= Exercise goal =
Turn all of the data below into a JSON list of strings, one string for each line, with no blank lines. Leave the pictures out.

= Data shown =
╔══
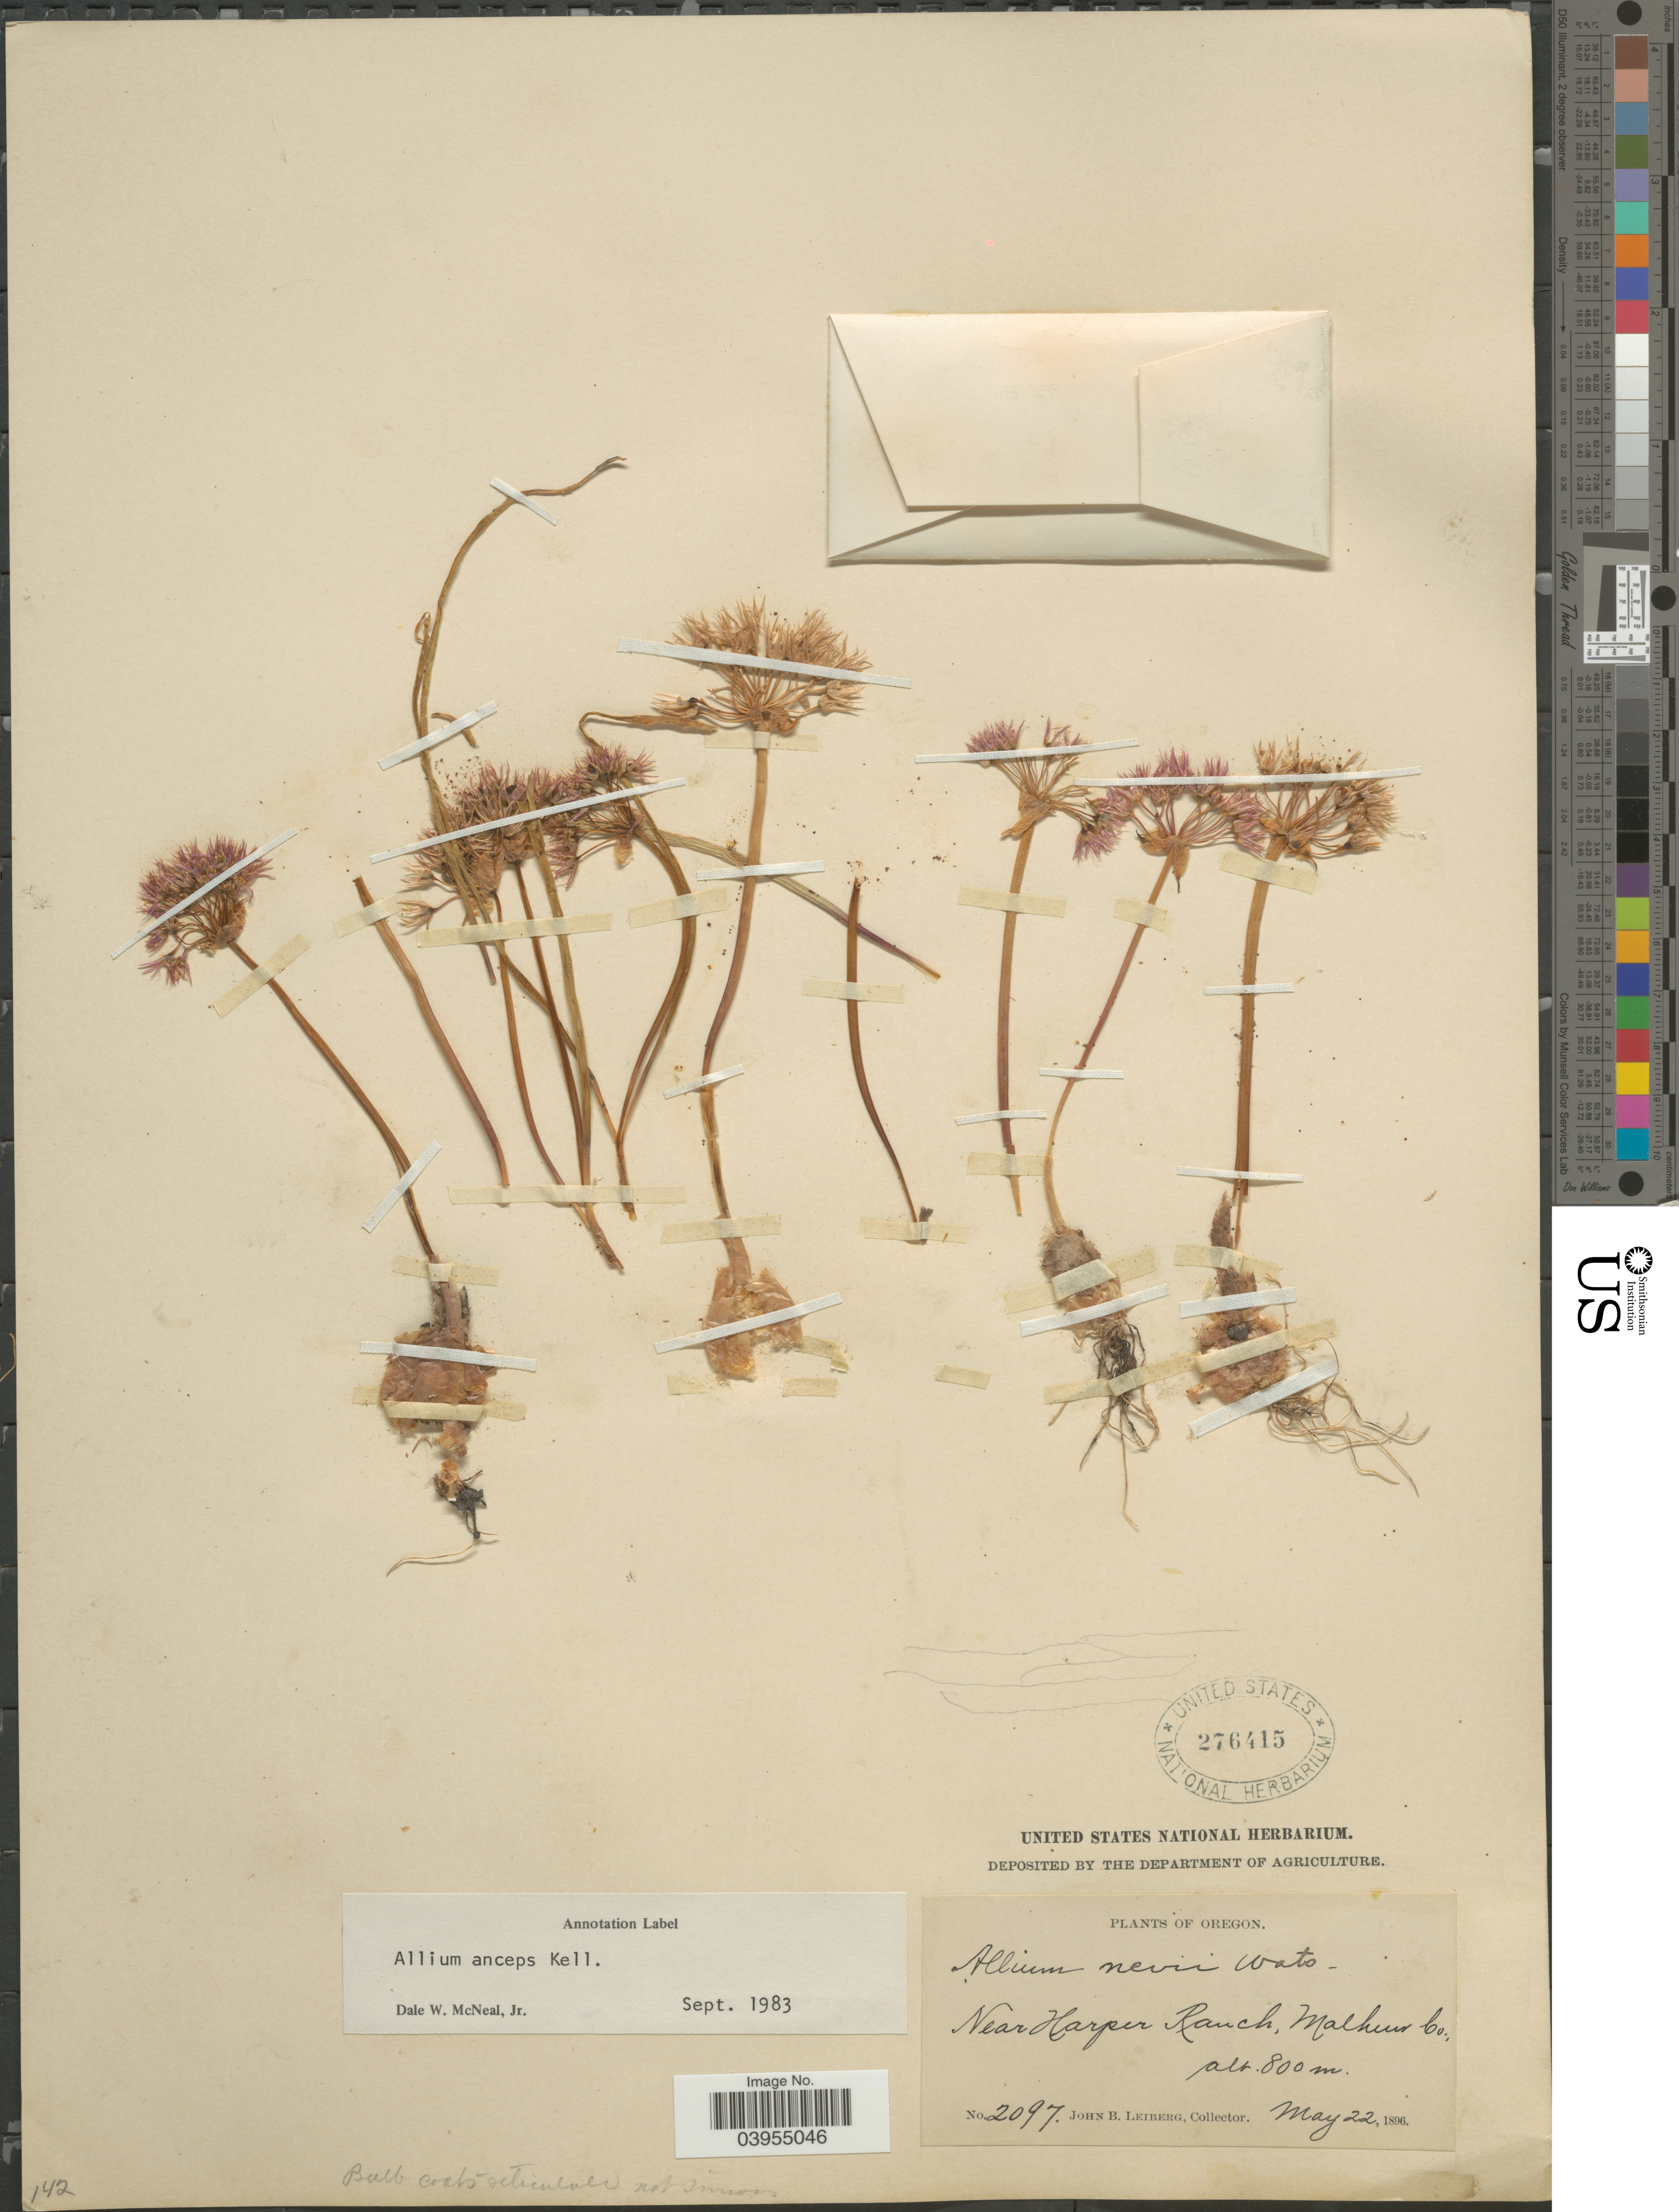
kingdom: Plantae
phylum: Tracheophyta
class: Liliopsida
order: Asparagales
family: Amaryllidaceae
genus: Allium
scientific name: Allium anceps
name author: Kellogg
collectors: J. B. Leiberg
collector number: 2097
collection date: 1896-05-22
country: United States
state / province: Oregon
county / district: Malheur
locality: Near Harper Ranch, Malheur Co.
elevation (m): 800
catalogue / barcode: US 276415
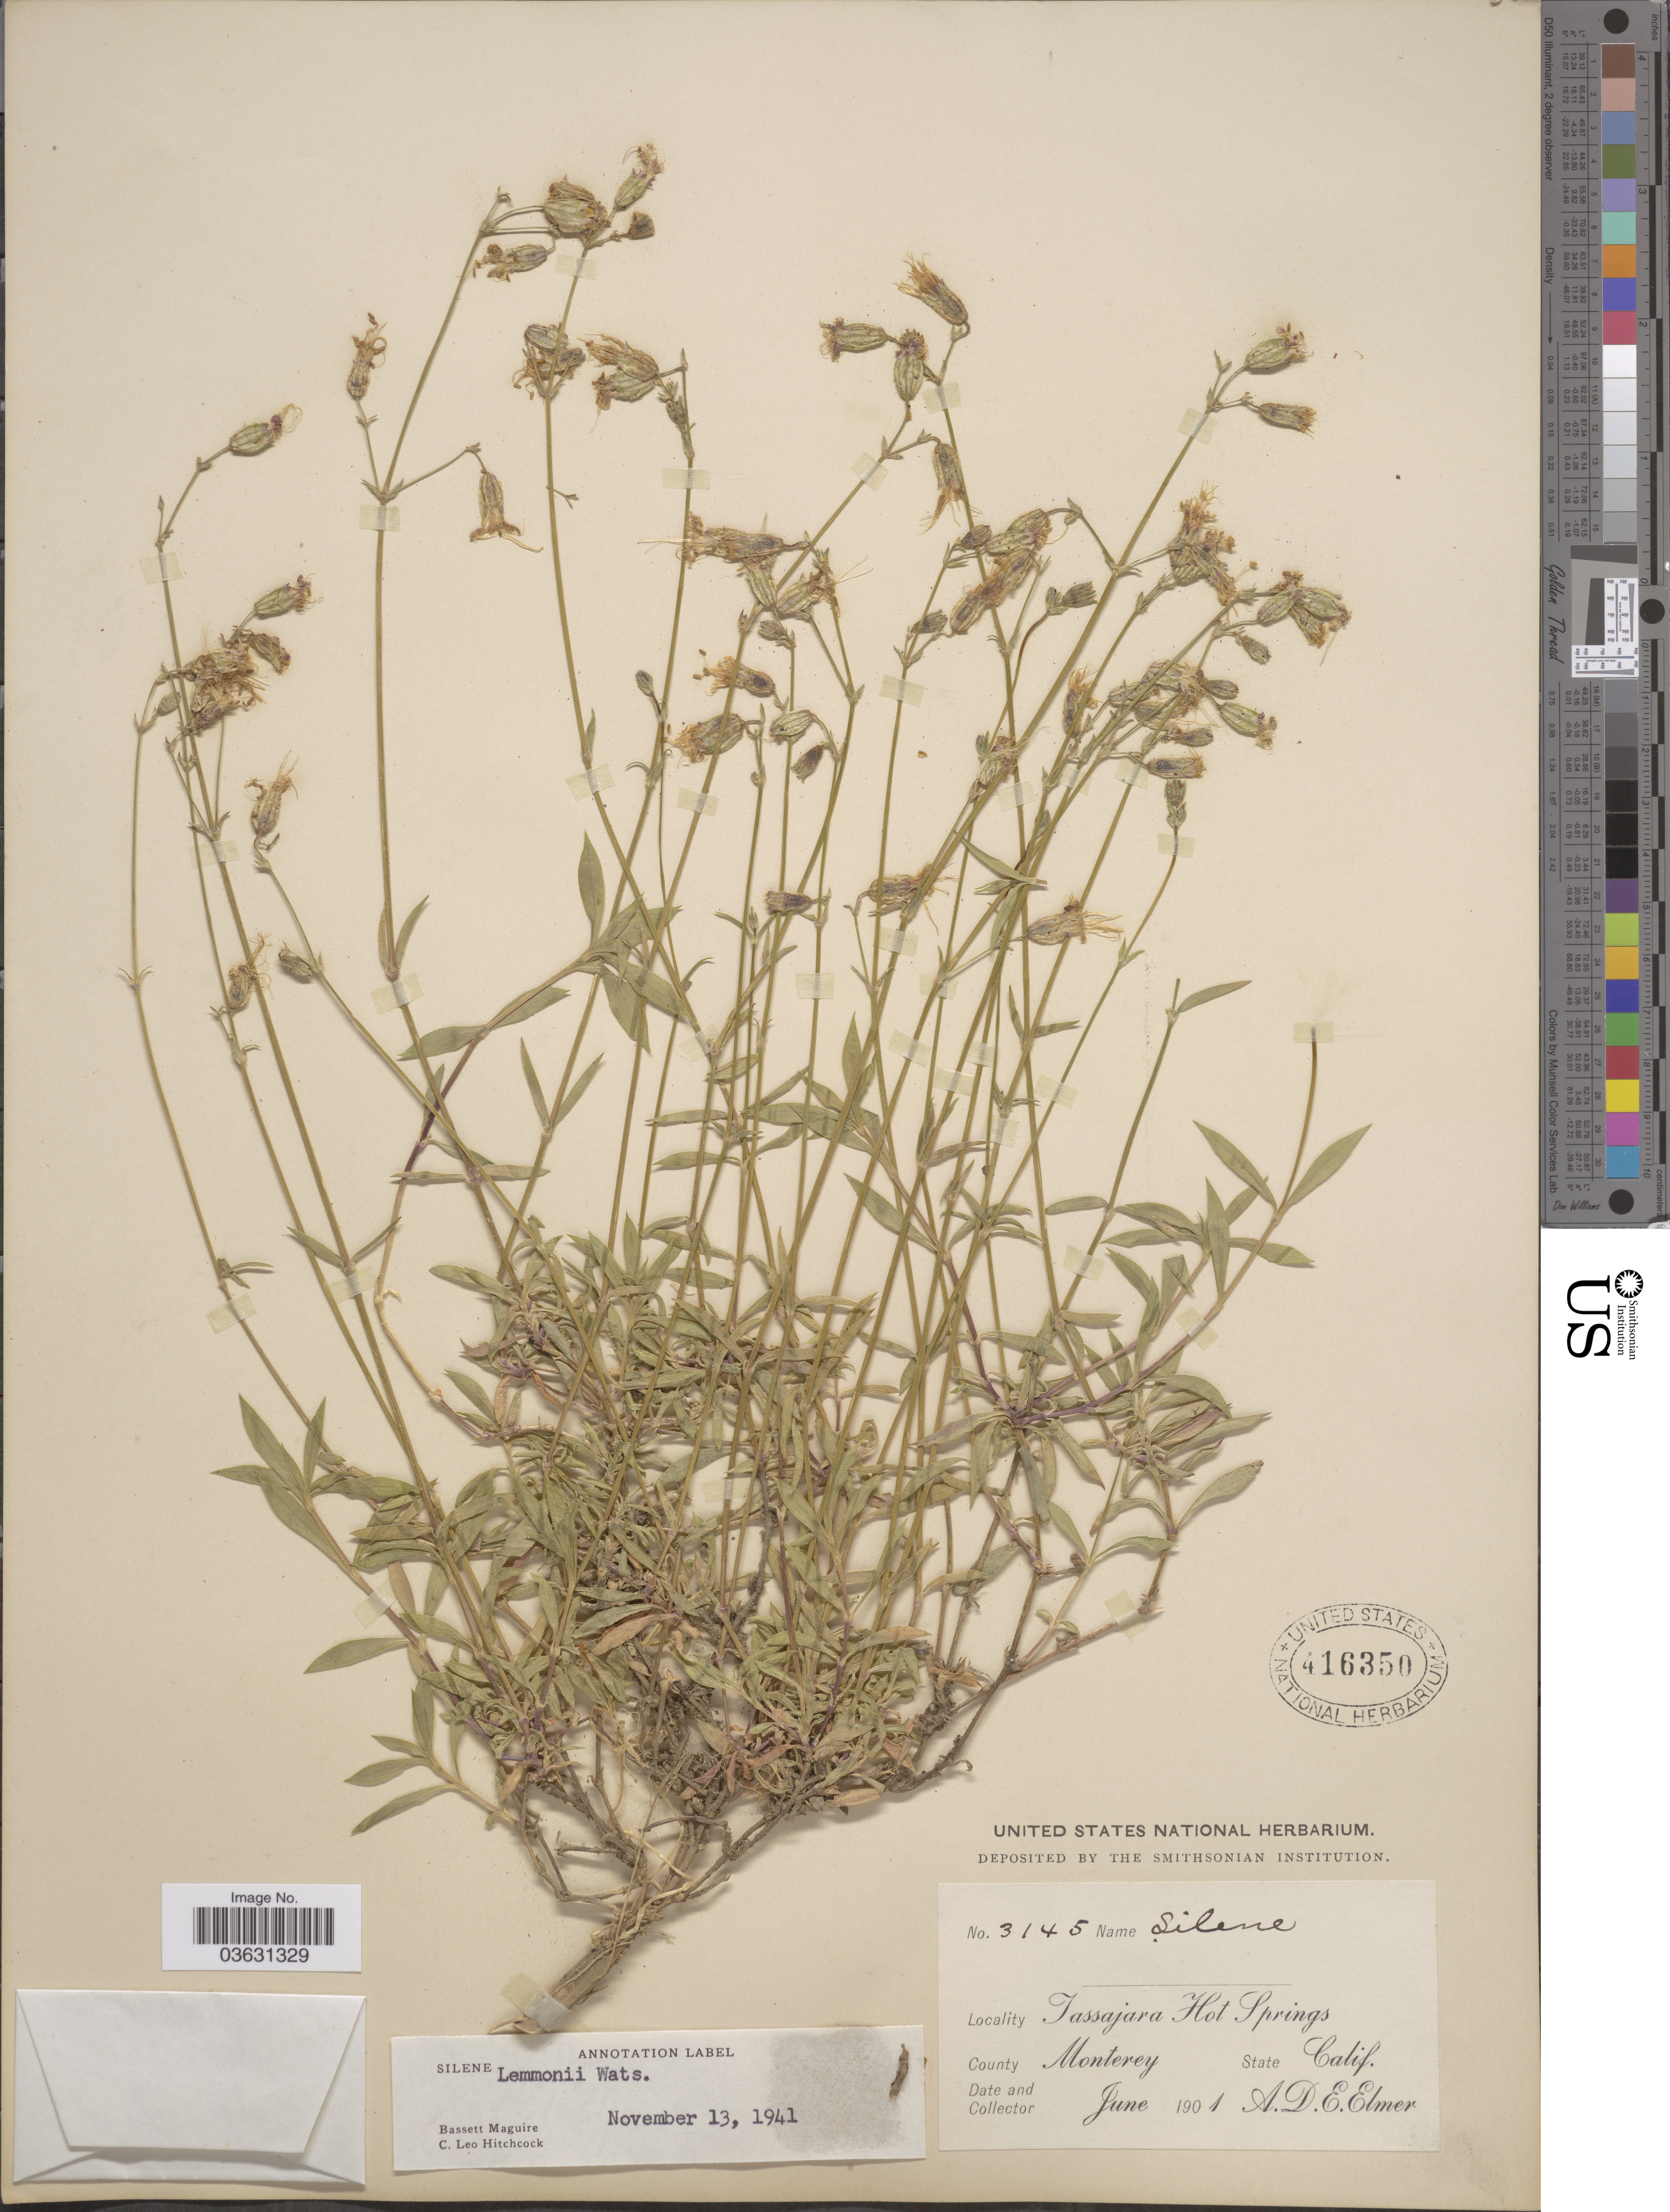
╚══
= Exercise solution =
[
  "kingdom: Plantae",
  "phylum: Tracheophyta",
  "class: Liliopsida",
  "order: Asparagales",
  "family: Amaryllidaceae",
  "genus: Allium",
  "scientific name: Allium anceps",
  "name author: Kellogg",
  "collectors: J. B. Leiberg",
  "collector number: 2097",
  "collection date: 1896-05-22",
  "country: United States",
  "state / province: Oregon",
  "county / district: Malheur",
  "locality: Near Harper Ranch, Malheur Co.",
  "elevation (m): 800",
  "catalogue / barcode: US 276415"
]